In the United Kingdom, we have had an almost continuous debate since the mid 1980s on topics relating to research on early human embryos. I myself have been involved in some of this debate, especially over the last few years, relating to human embryonic stem cells and nuclear transfer. I will not dwell on the political outcomes of this debate, which are widely known, but I want to stress that it has been one that has been very well informed, with contributions from all sides, including many highly respected moral philosophers and bioethicists. These include notable individuals such as Dame Mary Warnock and bodies such as the Nuffield Bioethics Council, who have been especially valuable because of their independence.
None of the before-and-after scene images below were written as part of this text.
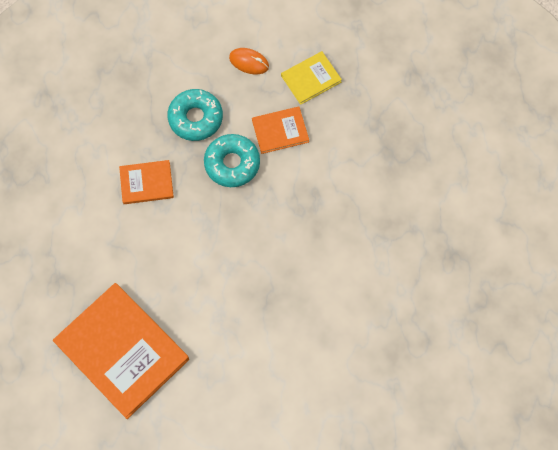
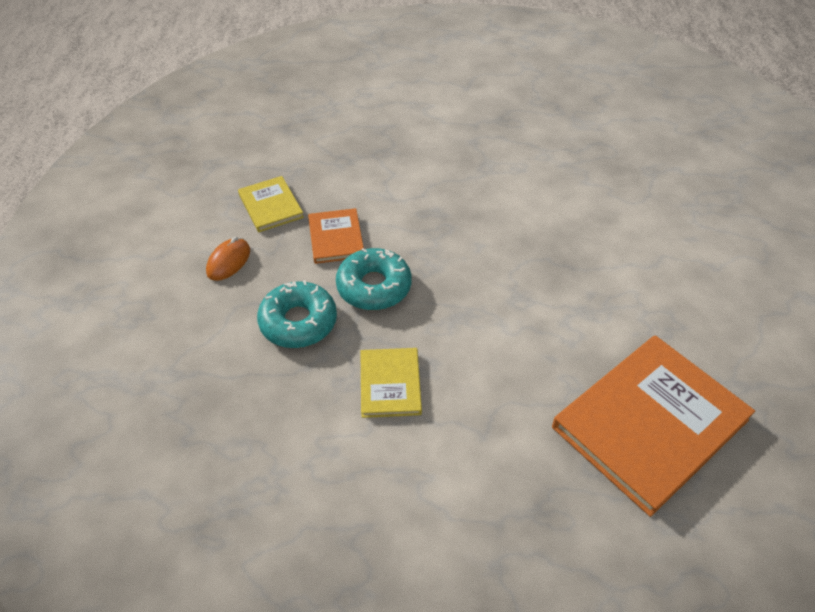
camera: 85 degrees left, 20 degrees down
(146, 183) = (390, 384): orange book -> yellow book

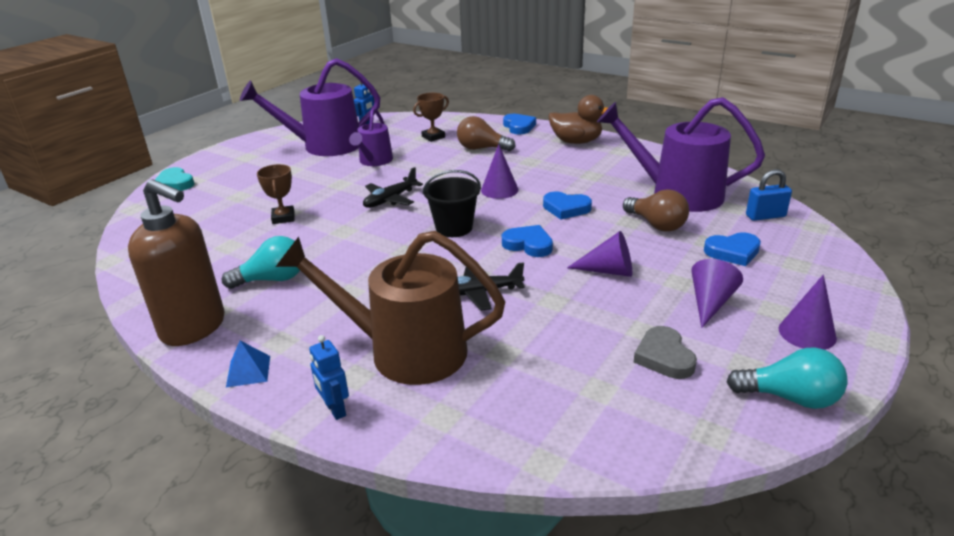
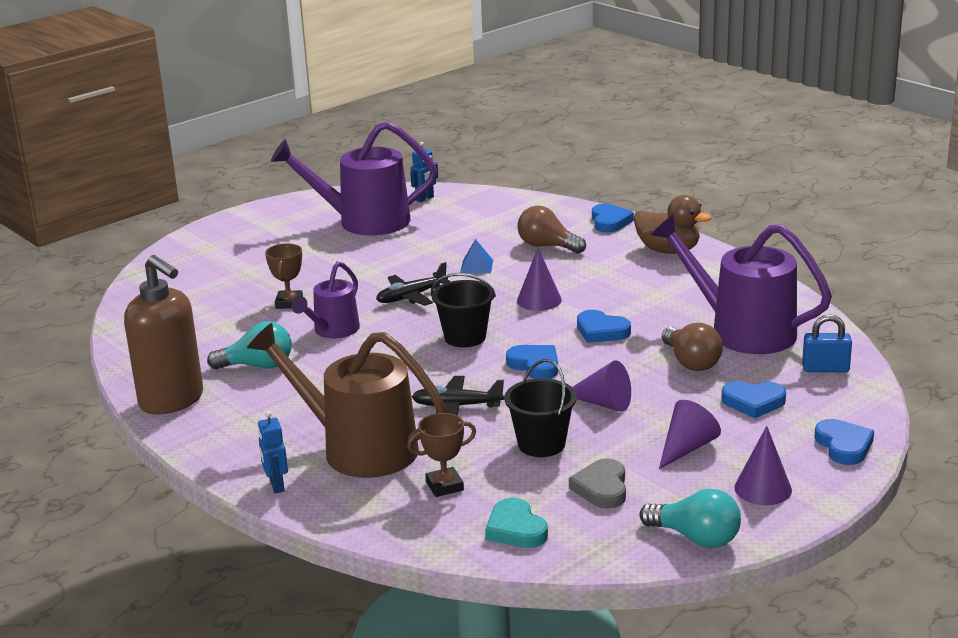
camera: 15 degrees right, 5 degrees down
(175, 183) = (185, 249): turquoise heart -> turquoise heart (516, 529)
(248, 371) = (211, 444): blue pyramid -> blue pyramid (476, 266)
(374, 161) = (413, 248): purple watering can -> purple watering can (333, 330)
(433, 137) = (497, 224): brown trophy -> brown trophy (444, 486)
(579, 319) = (541, 444): none -> black bucket
(838, 280) = (843, 446): none -> blue heart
So why are the conclusions reached by bioethicists in the UK, who are generally supportive of research involving human embryos, different from those of the President's Council on Bioethics? The same scientific information is available on both sides of the Atlantic. The rules of logic are the same. So it has to be the way the information is interpreted or filtered. This implies bias or vested interest or the input of dogma that is based on belief rather than rational thought. Some examples of this are discussed in the Blackburn and Rowley essay, and they are very worrying. The scare mongering about preimplantation genetic diagnosis is ridiculous—simple mathematics shows that it is implausible to use this technique to screen the usual number of embryos obtained in one round of in vitro fertilisation for more than two or three genetic traits, while we know that intelligence must rely on many more. I am a great fan of science fiction, but I can recognise it as such. I worry that some members of the President's Council seem unable to do this. Many of these daft ideas were already promoted in a book by Francis Fukuyama (2002), and while they can be a harmless way of promoting debate, they should not be included in documents meant to inform policy makers.
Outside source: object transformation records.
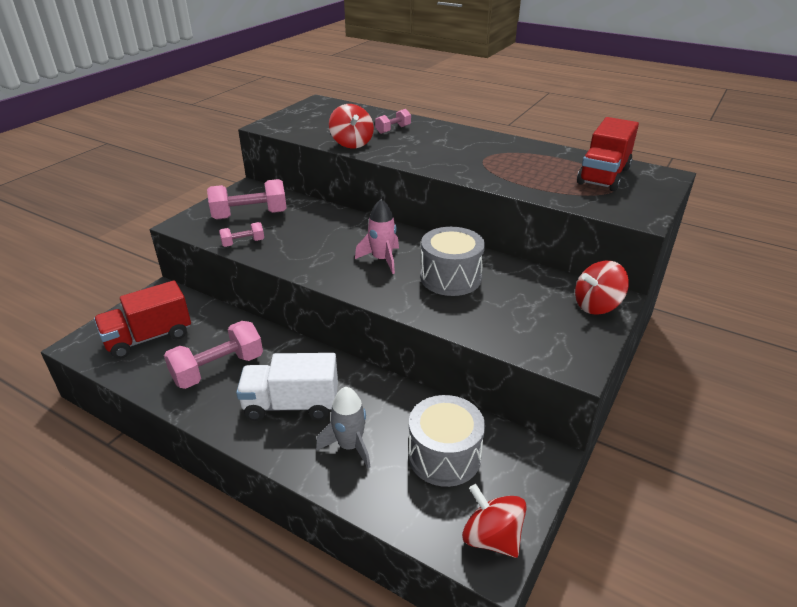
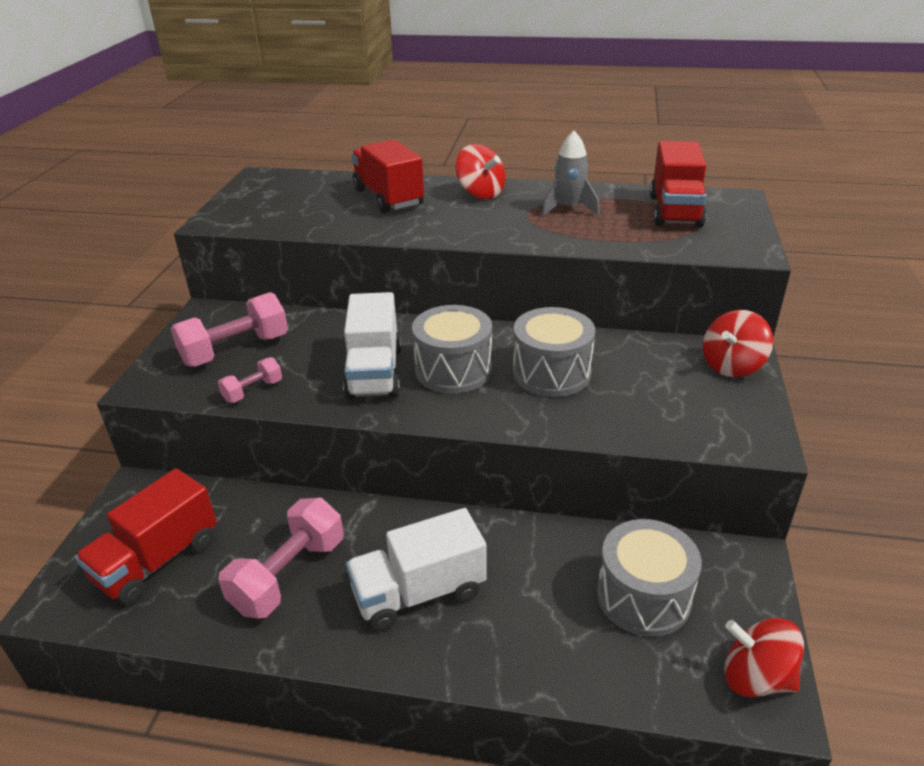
camera: 20 degrees left, 0 degrees up
(327, 249) = (374, 372): none -> white truck
(349, 446) = (526, 622): grey rocket -> grey rocket (569, 208)
(352, 143) = (349, 225): red spinning top -> red spinning top (480, 193)
(382, 260) = (453, 370): pink rocket -> grey drum
(393, 129) = (388, 197): pink dumbbell -> red truck

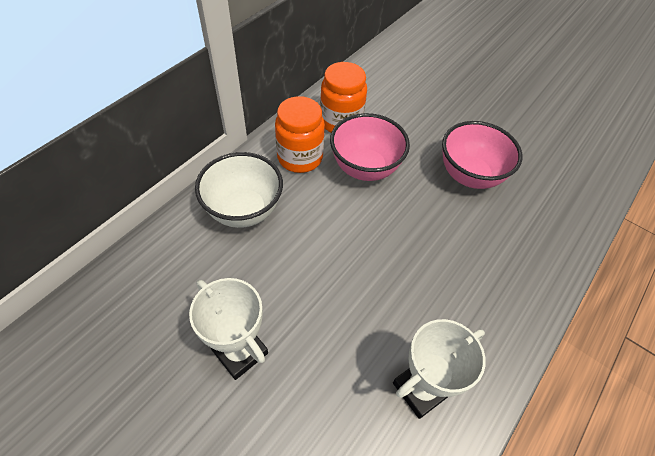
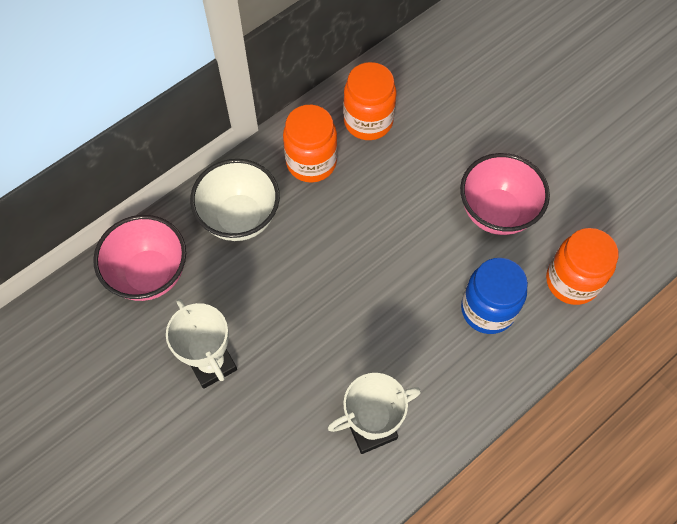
camera: 15 degrees right, 10 degrees up
(365, 168) = (380, 186): pink bowl -> pink bowl (149, 274)
(492, 255) = (487, 309): none -> blue jar
(553, 220) = (572, 281): none -> orange jar

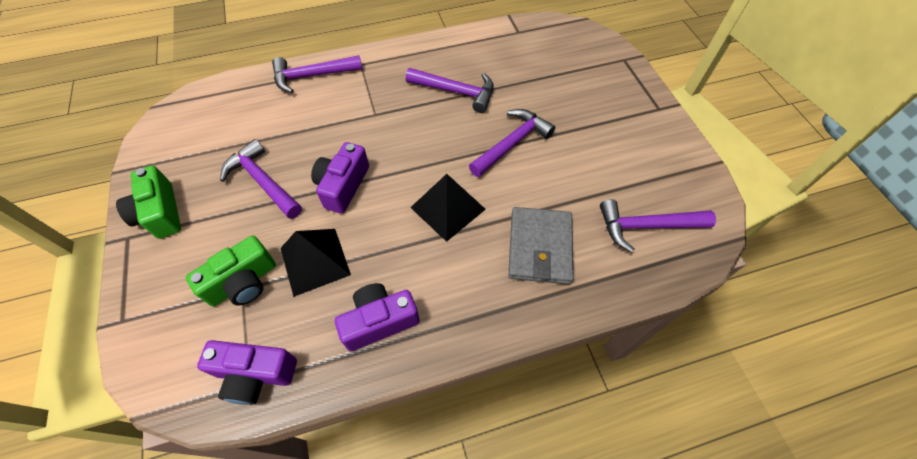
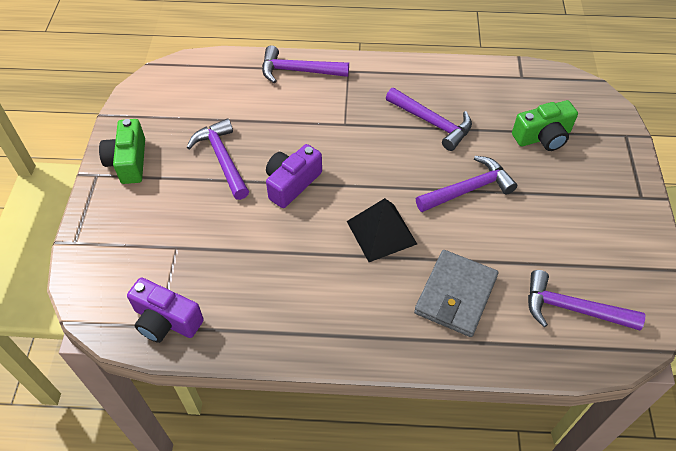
camera: 20 degrees right, 5 degrees down
(243, 282) = (179, 242): green camera -> green camera (542, 137)
(315, 261) = (245, 243): black pyramid -> none
(379, 321) = (283, 312): purple camera -> none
It is certainly very unfortunate if the input of real science in the Council is to be reduced. The scientific issues are complex. For example, we certainly do not know nearly enough about either adult or embryonic stem cells to say which will be the best for therapies, and of course it is possible that both will turn out to be useful for different problems. Both also offer exciting new ways to explore human disease and the influence of genetics and environment without having to rely on human experimentation. But any committee looking into what is ethically acceptable has to be provided with a balanced view of what will be possible in the near future. There is no point in being too speculative, in part because it is also difficult to predict what will be ethically acceptable in the future. If cures come from the use of human embryonic stem cells, then I suspect that there will be widespread acceptance, as happened with heart transplants and with in vitro fertilisation, both of which were initially greeted with horror by many.

It is impossible to have an informed debate without accurate and appropriate information, and there seems little point in having a debate that is not informed. Because of various sensitivities, it seemed to me before the creation of the President's Council on Bioethics that for far too long the issues relating to embryo research had not been considered properly within the United States. The President's Council was therefore an opportunity to redress this situation. But from the evidence I fear it will not succeed. Moreover, it does the general public a disservice to pretend to have a serious committee exploring issues of bioethics when that committee fails to live up to the ideals of impartiality and rationality.

References

  1. 1. Blackburn E, Rowley J (2004) Reason as our guide. PLoS Biol 2: e116. doi: 10.1371/journal.pbio.0020116.
  2. 2. Fukuyama F (2002) Our posthuman future: Consequences of the biotechnology revolution. New York: Farrar, Straus, and Giroux. 272 p.